Desde que surgiu em 2012, por meio de seus primeiros lançamentos no SoundCloud, a música de Tom Misch ajudou a definir uma geração de produtores e artistas independentes. Ao longo de duas Beat Tapes e de seu aclamado álbum de estreia Geography, que alcançou o 8º lugar nas paradas e recebeu certificação de Ouro pela BPI, Tom se estabeleceu como uma voz singular da música britânica. O sucesso de Geography também resultou em shows esgotados ao redor do mundo, incluindo a Brixton Academy, em Londres.

Seu instinto colaborativo sempre permaneceu central, desde EPs com o parceiro criativo de longa data Loyle Carner até What Kinda Music, com Yussef Dayes, indicado ao Ivor Novello e que entrou no UK Official Charts em 4º lugar. Mais recentemente, seu alter ego Supershy abriu um novo espaço de exploração, ampliando sua curiosidade para um território mais voltado aos clubes.
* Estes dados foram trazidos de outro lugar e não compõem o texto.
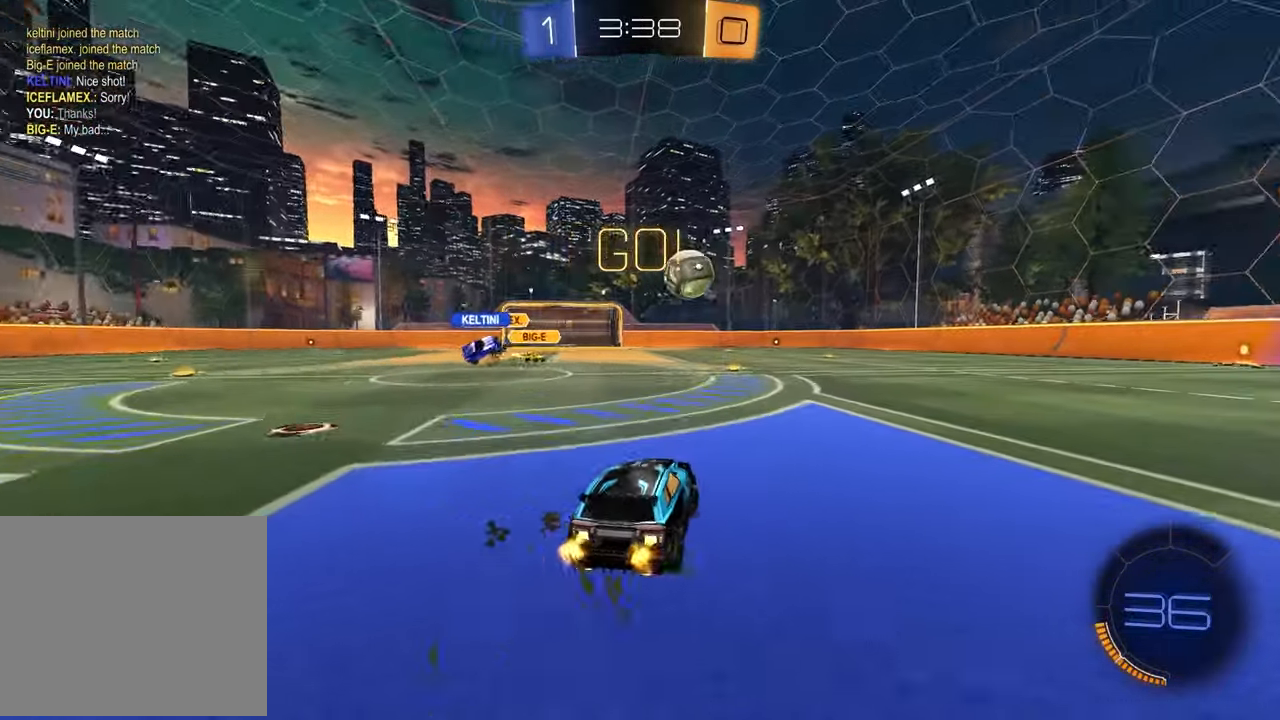
{"buttons": ["CROSS", "R1", "R2"], "left_stick": "down-right", "right_stick": "center", "events": [[33, "L1", "up"], [33, "R1", "down"], [217, "left_stick", "up"], [267, "CROSS", "down"], [333, "CROSS", "up"], [367, "CROSS", "down"], [417, "left_stick", "down-right"]]}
No entanto, por trás desse sucesso, Tom enfrentava períodos de ansiedade extrema que o obrigaram a desacelerar, se afastar e olhar para dentro. Ele buscou reconexão por meio do surfe, da natureza e do tempo longe do estúdio, experiências que ajudaram a moldar a linguagem emocional de Full Circle. Quando voltou a fazer música, fez isso sem pressão ou expectativa, trabalhando com um círculo próximo de amigos e novos colaboradores, com foco em canções que dizem a verdade.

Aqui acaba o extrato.